Fracking to start this week

Cuadrilla has reported that it will begin hydraulically fracturing the shale rock at its Preston New Road site this week.

Cuadrilla drill crew

The testing process will begin at the first of its two horizontal shale gas exploration wells, and is expected to take around three months to complete both sites.

Natural gas will then flow up the wellbore to the surface, with the flow rate tested over six months. Initial results are expected in the first quarter of next year.

Opponents of the controversial practice have sought a court injunction to prevent fracking at the site. The filing states that Lancashire County Council's emergency response planning is inadequate for the work being undertaken.

A Cuadrilla statement said: "We remain confident that we and LCC have undertaken all necessary risk assessments and have thorough emergency response safety procedures in place.

"This is clearly a last ditch attempt at delaying our efforts to find a new source of much needed natural gas for the UK which is a national imperative. We consider that the grounds for Judicial Review are hopelessly weak and will vigorously defend any call for an injunction."

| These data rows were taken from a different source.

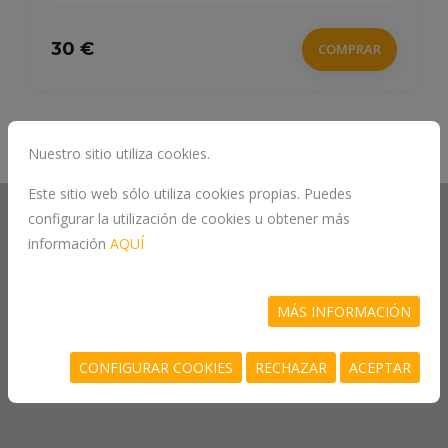
30 €
COMPRAR
Nuestro sitio utiliza cookies.
Este sitio web sólo utiliza cookies propias. Puedes
configurar la utilización de cookies u obtener más
información
AQUÍ
MÁS INFORMACIÓN
CONFIGURAR COOKIES
RECHAZAR
ACEPTAR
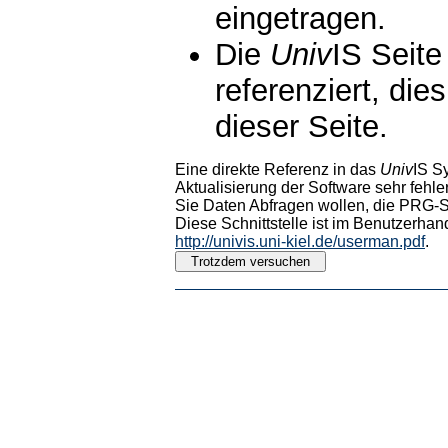
eingetragen.
Die
Univ
IS Seite
referenziert, die
dieser Seite.
Eine direkte Referenz in das
Univ
IS S
Aktualisierung der Software sehr fehler
Sie Daten Abfragen wollen, die PRG-Sc
Diese Schnittstelle ist im Benutzerhan
http://univis.uni-kiel.de/userman.pdf
.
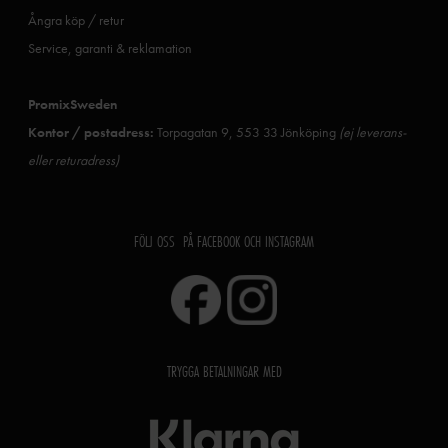
Ångra köp / retur
Service, garanti & reklamation
PromixSweden
Kontor / postadress:
Torpagatan 9, 553 33 Jönköping
(ej leverans-
eller returadress)
FÖLJ OSS PÅ FACEBOOK OCH INSTAGRAM
TRYGGA BETALNINGAR MED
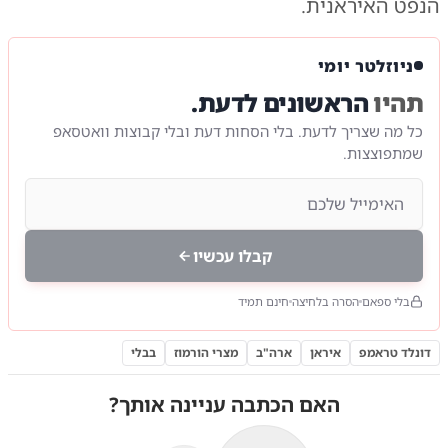
הנפט האיראנית.
ניוזלטר יומי
תהיו
הראשונים לדעת.
כל מה שצריך לדעת. בלי הסחות דעת ובלי קבוצות וואטסאפ
שמתפוצצות.
קבלו עכשיו
בלי ספאם
הסרה בלחיצה
חינם תמיד
דונלד טראמפ
איראן
ארה"ב
מצרי הורמוז
בבלי
האם הכתבה עניינה אותך?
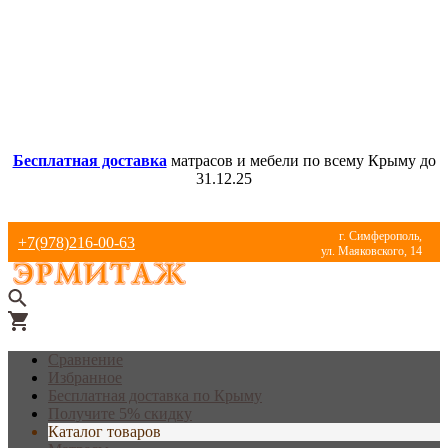
Бесплатная доставка
матрасов и мебели по всему Крыму до
31.12.25
г. Симферополь,
+7(978)216-00-63
ул. Маяковского, 14
Сравнение
Избранное
Бесплатная доставка по Крыму
Получите 5% скидку
Каталог товаров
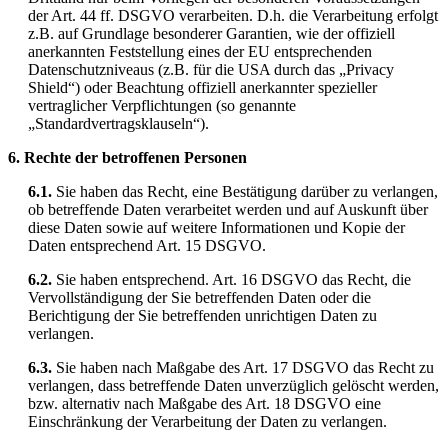
der Art. 44 ff. DSGVO verarbeiten. D.h. die Verarbeitung erfolgt
z.B. auf Grundlage besonderer Garantien, wie der offiziell
anerkannten Feststellung eines der EU entsprechenden
Datenschutzniveaus (z.B. für die USA durch das „Privacy
Shield“) oder Beachtung offiziell anerkannter spezieller
vertraglicher Verpflichtungen (so genannte
„Standardvertragsklauseln“).
6. Rechte der betroffenen Personen
6.1.
Sie haben das Recht, eine Bestätigung darüber zu verlangen,
ob betreffende Daten verarbeitet werden und auf Auskunft über
diese Daten sowie auf weitere Informationen und Kopie der
Daten entsprechend Art. 15 DSGVO.
6.2.
Sie haben entsprechend. Art. 16 DSGVO das Recht, die
Vervollständigung der Sie betreffenden Daten oder die
Berichtigung der Sie betreffenden unrichtigen Daten zu
verlangen.
6.3.
Sie haben nach Maßgabe des Art. 17 DSGVO das Recht zu
verlangen, dass betreffende Daten unverzüglich gelöscht werden,
bzw. alternativ nach Maßgabe des Art. 18 DSGVO eine
Einschränkung der Verarbeitung der Daten zu verlangen.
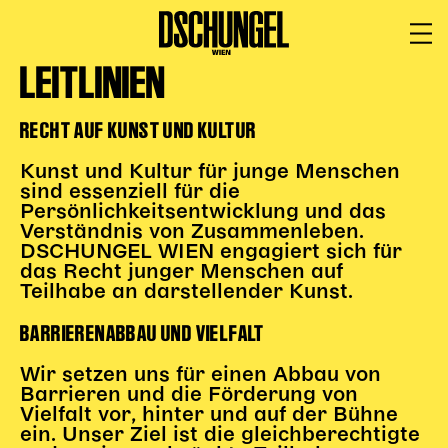
LEITLINIEN
PROGRAMM
BARRIEREFREI
RECHT AUF KUNST UND KULTUR
Spielplan
Vorstellungen
Kunst und Kultur für junge Menschen
sind essenziell für die
Festivals
Persönlichkeitsentwicklung und das
Wild & Schön Festival
Verständnis von Zusammenleben.
DSCHUNGEL WIEN engagiert sich für
Gastspiele
das Recht junger Menschen auf
Teilhabe an darstellender Kunst.
Extras
Available for Touring
BARRIERENABBAU UND VIELFALT
Archiv
Wir setzen uns für einen Abbau von
Barrieren und die Förderung von
MITSPIELEN
Vielfalt vor, hinter und auf der Bühne
ein. Unser Ziel ist die gleichberechtigte
Macht Wahn Sinn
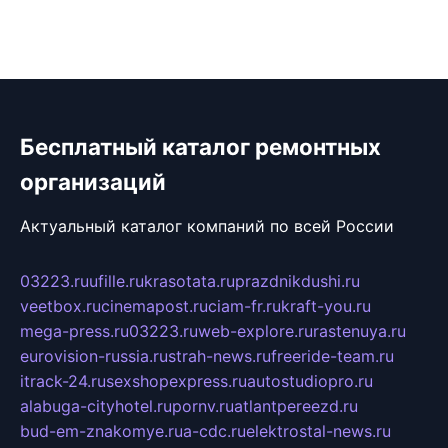
Бесплатный каталог ремонтных
организаций
Актуальный каталог компаний по всей России
03223.ru
ufille.ru
krasotata.ru
prazdnikdushi.ru
veetbox.ru
cinemapost.ru
ciam-fr.ru
kraft-you.ru
mega-press.ru
03223.ru
web-explore.ru
rastenuya.ru
eurovision-russia.ru
strah-news.ru
freeride-team.ru
itrack-24.ru
sexshopexpress.ru
autostudiopro.ru
alabuga-cityhotel.ru
pornv.ru
atlantpereezd.ru
bud-em-znakomye.ru
a-cdc.ru
elektrostal-news.ru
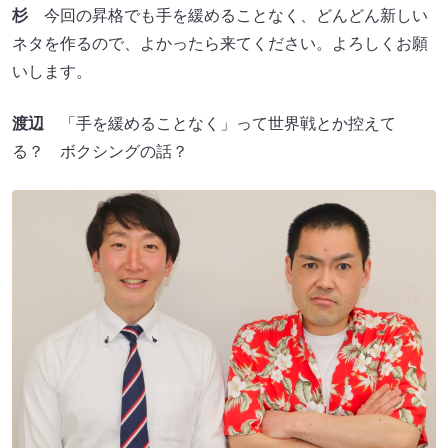
杉
今回の昇格でも手を緩めることなく、どんどん新しい
ネタを作るので、よかったら来てください。よろしくお願
いします。
渡辺
「手を緩めることなく」って世界戦とか控えて
る？ ボクシングの話？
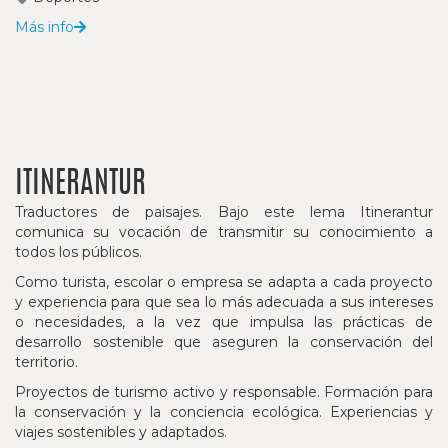
Más info
ITINERANTUR
Traductores de paisajes. Bajo este lema Itinerantur
comunica su vocación de transmitir su conocimiento a
todos los públicos.
Como turista, escolar o empresa se adapta a cada proyecto
y experiencia para que sea lo más adecuada a sus intereses
o necesidades, a la vez que impulsa las prácticas de
desarrollo sostenible que aseguren la conservación del
territorio.
Proyectos de turismo activo y responsable. Formación para
la conservación y la conciencia ecológica. Experiencias y
viajes sostenibles y adaptados.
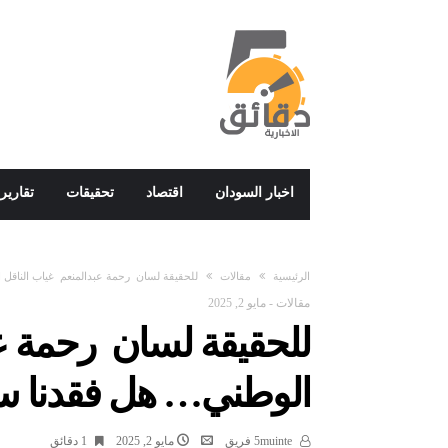
اخبار السودان
اقتصاد
تحقيقات
تقارير
‫الرئيسية‬
مقالات
للحقيقة لسان رحمة عبدالمنعم غياب الناقل ا
مقالات
-
مايو 2, 2025
للحقيقة لسان رحمة عب
الوطني… هل فقدنا سيا
5muinte فريق
مايو 2, 2025
1 ‫دقائق‬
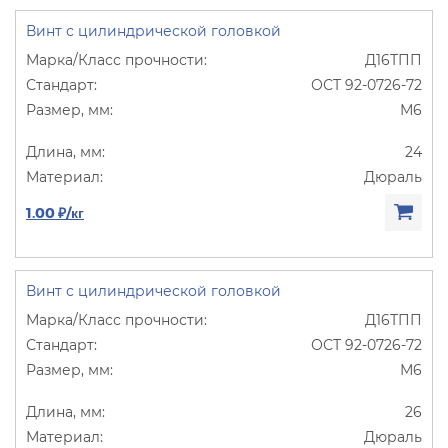
Винт с цилиндрической головкой
Д16ТПП
ОСТ 92-0726-72
М6
24
Дюраль
1.00 ₽/кг
Винт с цилиндрической головкой
Д16ТПП
ОСТ 92-0726-72
М6
26
Дюраль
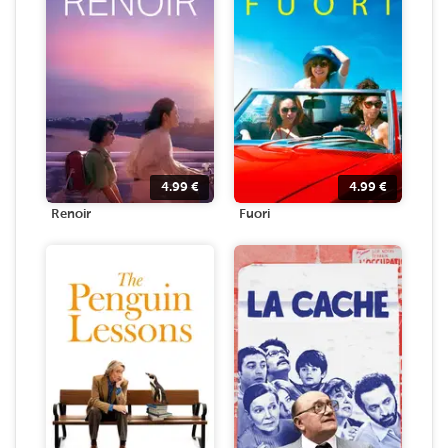
4.99
€
4.99
€
Renoir
Fuori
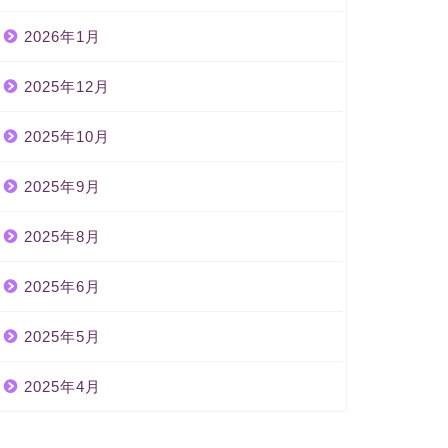
2026年1月
2025年12月
2025年10月
2025年9月
2025年8月
2025年6月
2025年5月
2025年4月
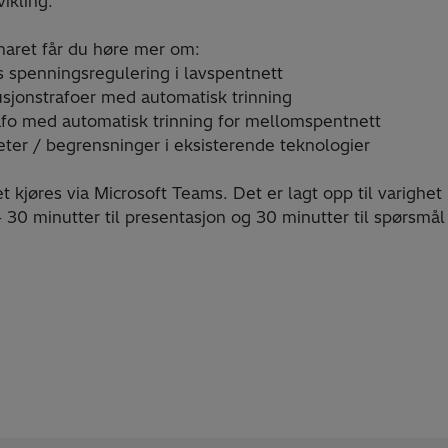
ikling.
naret får du høre mer om:
øs spenningsregulering i lavspentnett
busjonstrafoer med automatisk trinning
afo med automatisk trinning for mellomspentnett
eter / begrensninger i eksisterende teknologier
 kjøres via Microsoft Teams. Det er lagt opp til varighet 
 30 minutter til presentasjon og 30 minutter til spørsmål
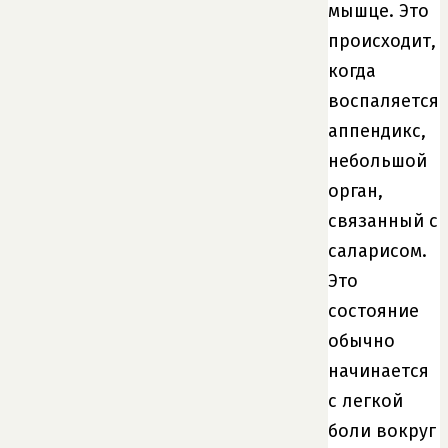
мышце. Это
происходит,
когда
воспаляется
аппендикс,
небольшой
орган,
связанный с
саларисом.
Это
состояние
обычно
начинается
с легкой
боли вокруг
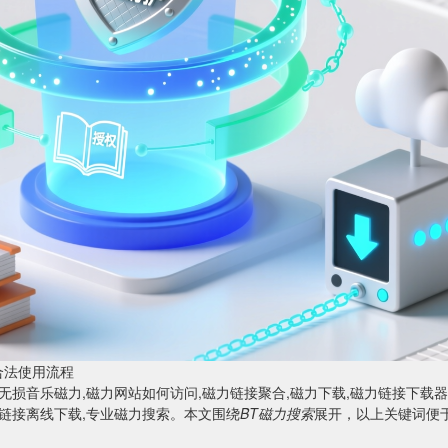
合法使用流程
,无损音乐磁力,磁力网站如何访问,磁力链接聚合,磁力下载,磁力链接下载器
力链接离线下载,专业磁力搜索。本文围绕
BT磁力搜索
展开，以上关键词便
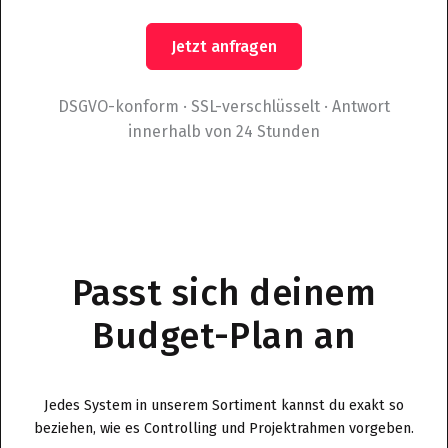
DSGVO-konform · SSL-verschlüsselt · Antwort
innerhalb von 24 Stunden
Passt sich deinem
Budget-Plan an
Jedes System in unserem Sortiment kannst du exakt so
beziehen, wie es Controlling und Projektrahmen vorgeben.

Meanwhile, Lancashire For Shale chairman Lee Petts said: "Getting to this point has been a long and winding road at times, but worth it. Every 't' has been crossed and every 'i' dotted, meaning that there is no reason why fracking for shale gas cannot now proceed.

"We look forward to receiving positive reports of commercial gas flows in the new year. In the meantime, we will continue to educate Lancastrian businesses about the supply chain opportunities and energy security benefits that a successful Lancashire shale gas industry will one day bring to the county."

Francis Egan, CEO of Cuadrilla, added: “The start of hydraulic fracturing is the final milestone in the journey to assessing the flow rates of natural gas from our Lancashire shale exploration wells.

"On completion of hydraulic fracturing and commencement of gas flow, we expect to have, in the first quarter of next year, an initial assessment of how much natural gas is likely to be recoverable from these first Lancashire shale wells.

"This will allow us to make an assessment of the commercial viability and future of this exploration site. Lancashire has benefited to date from over £11m of investment generated by our exploration operations. This investment will grow very significantly if we move from exploration into commercial production." He added: "We are confident the flow rates will demonstrate Lancashire can play a major and leading role in safely providing a new source of natural gas for the UK."